The private equity industry suffered heavily during the financial and economic crisis. When the credit markets experienced a sudden reversal in the summer of 2007, risk aversion rose sharply and the loan securitisation market dried up.
Private equity funds had to accept substantial writedowns on the value of some of their portfolio companies; in the U.S. the price of leveraged loans in the secondary market fell by 35% at times relative to their value at the beginning of 2007.
Without being able to borrow cheaply, critics argued that the private equity business model would collapse. Of course this view was exaggerated. The typical private equity business model revealed that it still offered a few strengths even in times of crisis: These included the ample capital reserves that the funds had collected while times were good, the strength and quality of management expertise, and experience of restructuring.
The level of investment activity bottomed out in mid-2009. Since then both the number and volume of transactions led by private equity funds worldwide has been rising in line with the general economic recovery.
One striking aspect this trend is that the volume of buyouts contracted much more sharply and is recovering more slowly than the number of transactions. This is because business has shifted towards small and medium-sized deals, whereas particularly aggressively financed mega-buyouts have become much less common. Consequently, the average investment volume per buyout fell from over USD 200 million in the first half of 2011.

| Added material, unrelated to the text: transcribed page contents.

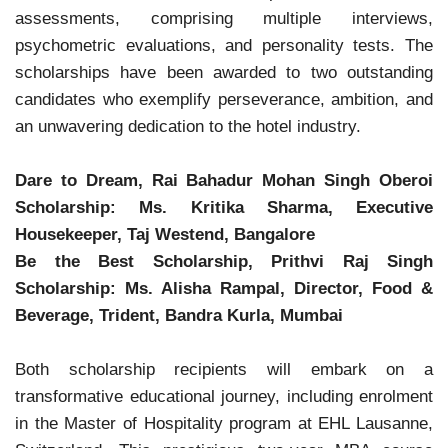
assessments, comprising multiple interviews,
psychometric evaluations, and personality tests. The
scholarships have been awarded to two outstanding
candidates who exemplify perseverance, ambition, and
an unwavering dedication to the hotel industry.
Dare to Dream, Rai Bahadur Mohan Singh Oberoi
Scholarship: Ms. Kritika Sharma, Executive
Housekeeper, Taj Westend, Bangalore
Be the Best Scholarship, Prithvi Raj Singh
Scholarship: Ms. Alisha Rampal, Director, Food &
Beverage, Trident, Bandra Kurla, Mumbai
Both scholarship recipients will embark on a
transformative educational journey, including enrolment
in the Master of Hospitality program at EHL Lausanne,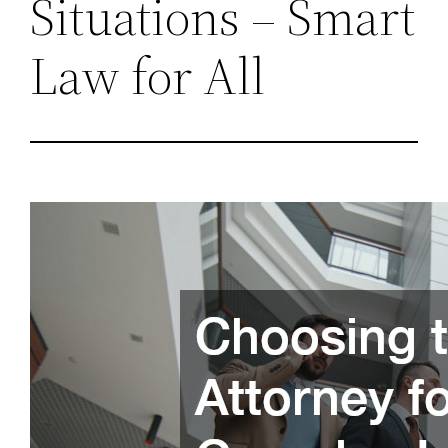
Situations – Smart
Law for All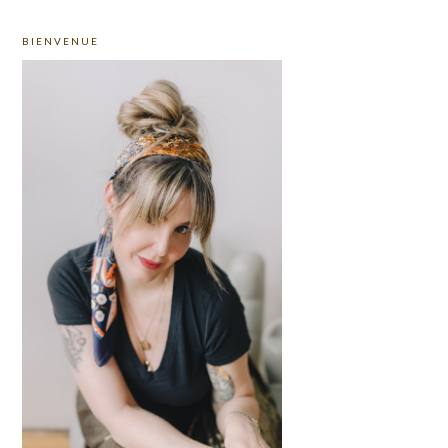
PRIMARY
BIENVENUE
SIDEBAR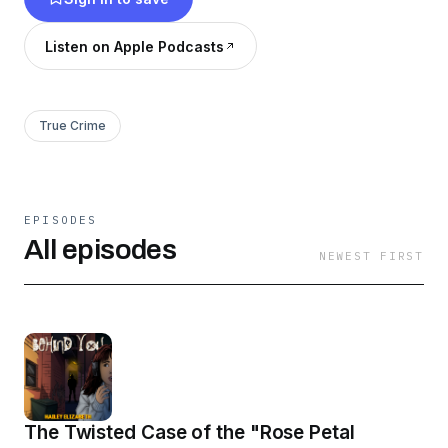
Listen on Apple Podcasts
True Crime
EPISODES
All episodes
NEWEST FIRST
The Twisted Case of the "Rose Petal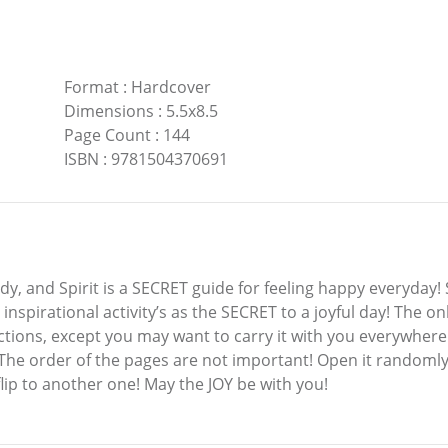
Format
:
Hardcover
Dimensions
:
5.5x8.5
Page Count
:
144
ISBN
:
9781504370691
y, and Spirit is a SECRET guide for feeling happy everyday!
nspirational activity’s as the SECRET to a joyful day! The onl
ctions, except you may want to carry it with you everywhere
The order of the pages are not important! Open it randomly 
flip to another one! May the JOY be with you!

The appeal of private equity funds that are primarily invested outside the United States and Europe has grown in recent years. There is much enthusiasm for emerging markets as a response to the skeptical outlook for the developed markets. Attracted by high growth rates in the emerging markets, many private equity firms are allocating capital to these markets.

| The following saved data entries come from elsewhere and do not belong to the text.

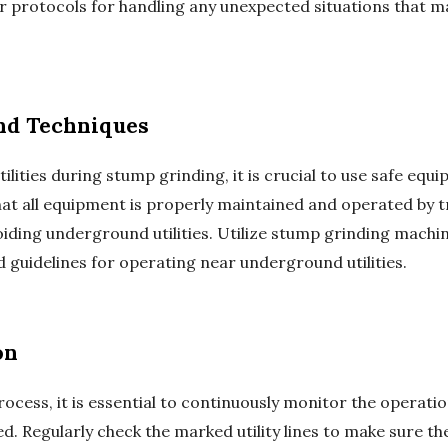
r protocols for handling any unexpected situations that m
nd Techniques
lities during stump grinding, it is crucial to use safe eq
that all equipment is properly maintained and operated by 
ding underground utilities. Utilize stump grinding machin
guidelines for operating near underground utilities.
on
cess, it is essential to continuously monitor the operat
. Regularly check the marked utility lines to make sure they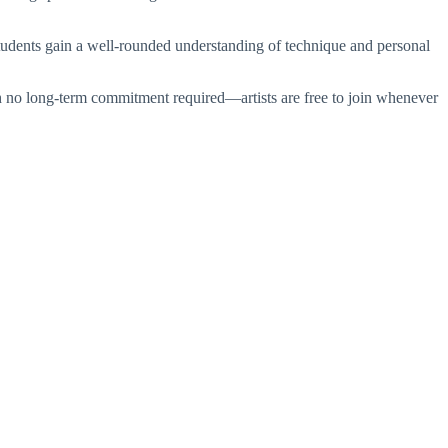
tudents gain a well-rounded understanding of technique and personal
with no long-term commitment required—artists are free to join whenever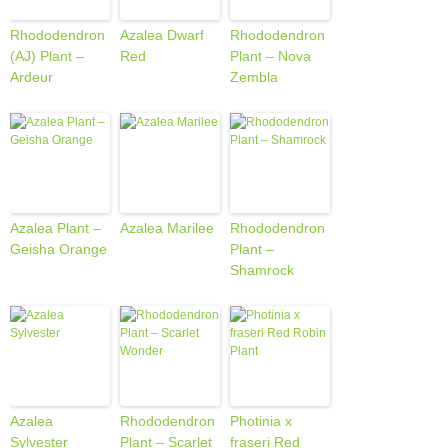
Rhododendron
Azalea Dwarf
Rhododendron
(AJ) Plant –
Red
Plant – Nova
Ardeur
Zembla
Azalea Plant –
Azalea Marilee
Rhododendron
Geisha Orange
Plant –
Shamrock
Azalea
Rhododendron
Photinia x
Sylvester
Plant – Scarlet
fraseri Red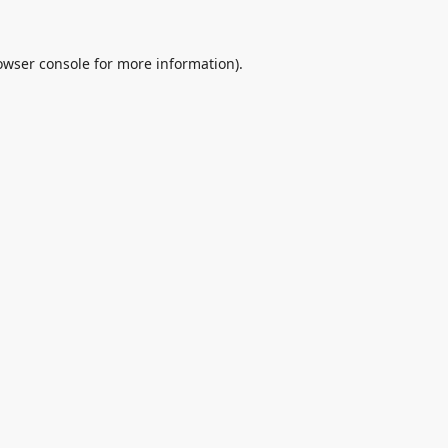
owser console
for more information).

However, strong growth is not necessarily synonymous with great investment opportunities. Investing in a hot or even overheating market is risky because competition for investment targets can drive prices up to excessive levels. However, emerging markets offer a few particular investment opportunities that increase the range of transactions potentially available. Furthermore, private equity has so far achieved little penetration in most emerging markets, which means that there is further upside potential. China, for example, still has more than 20,000 state-owned or state-controlled industrial companies, whose combined assets represent some 63% of GDP.

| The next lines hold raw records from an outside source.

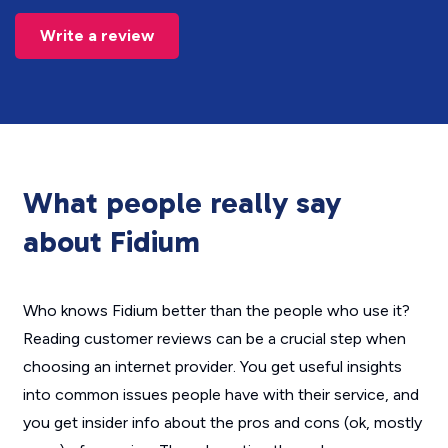
Write a review
What people really say
about Fidium
Who knows Fidium better than the people who use it?
Reading customer reviews can be a crucial step when
choosing an internet provider. You get useful insights
into common issues people have with their service, and
you get insider info about the pros and cons (ok, mostly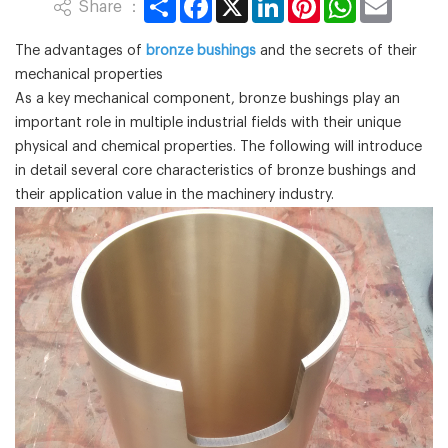
Share ：
The advantages of
bronze bushings
and the secrets of their
mechanical properties
As a key mechanical component, bronze bushings play an
important role in multiple industrial fields with their unique
physical and chemical properties. The following will introduce
in detail several core characteristics of bronze bushings and
their application value in the machinery industry.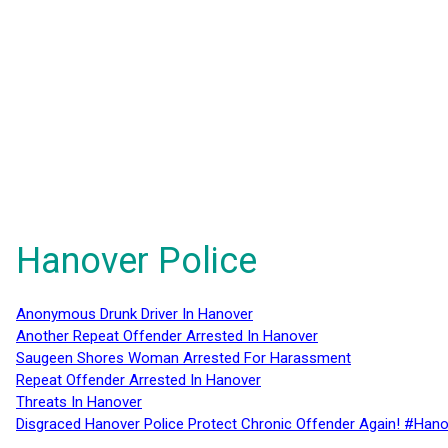
Hanover Police
Anonymous Drunk Driver In Hanover
Another Repeat Offender Arrested In Hanover
Saugeen Shores Woman Arrested For Harassment
Repeat Offender Arrested In Hanover
Threats In Hanover
Disgraced Hanover Police Protect Chronic Offender Again! #Hano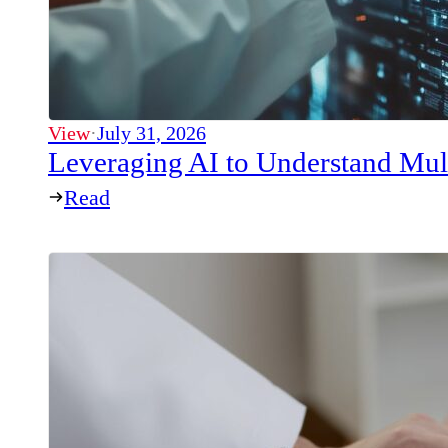
View
·
July 31, 2026
Leveraging AI to Understand Mul
Read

The classic private equity business model involves acquiring badly run firms, implementing reforms and resolving any conflicts of interest and then the firms are resold mostly at a profit. The more a company is in need of modernization, the more value a private equity buyout can potentially add to its business. The average quality of management practices used in emerging markets (China) is in many respects still well below that in our markets.
Despite the fact that private equity investments are strongly influenced by the debt markets, I think investors can diversify their portfolios with promising private equity firms that are still not fully valued.
A firms such as KKR&Co (KKR) is positioned favorably in emerging markets and offers still an attractive valuation.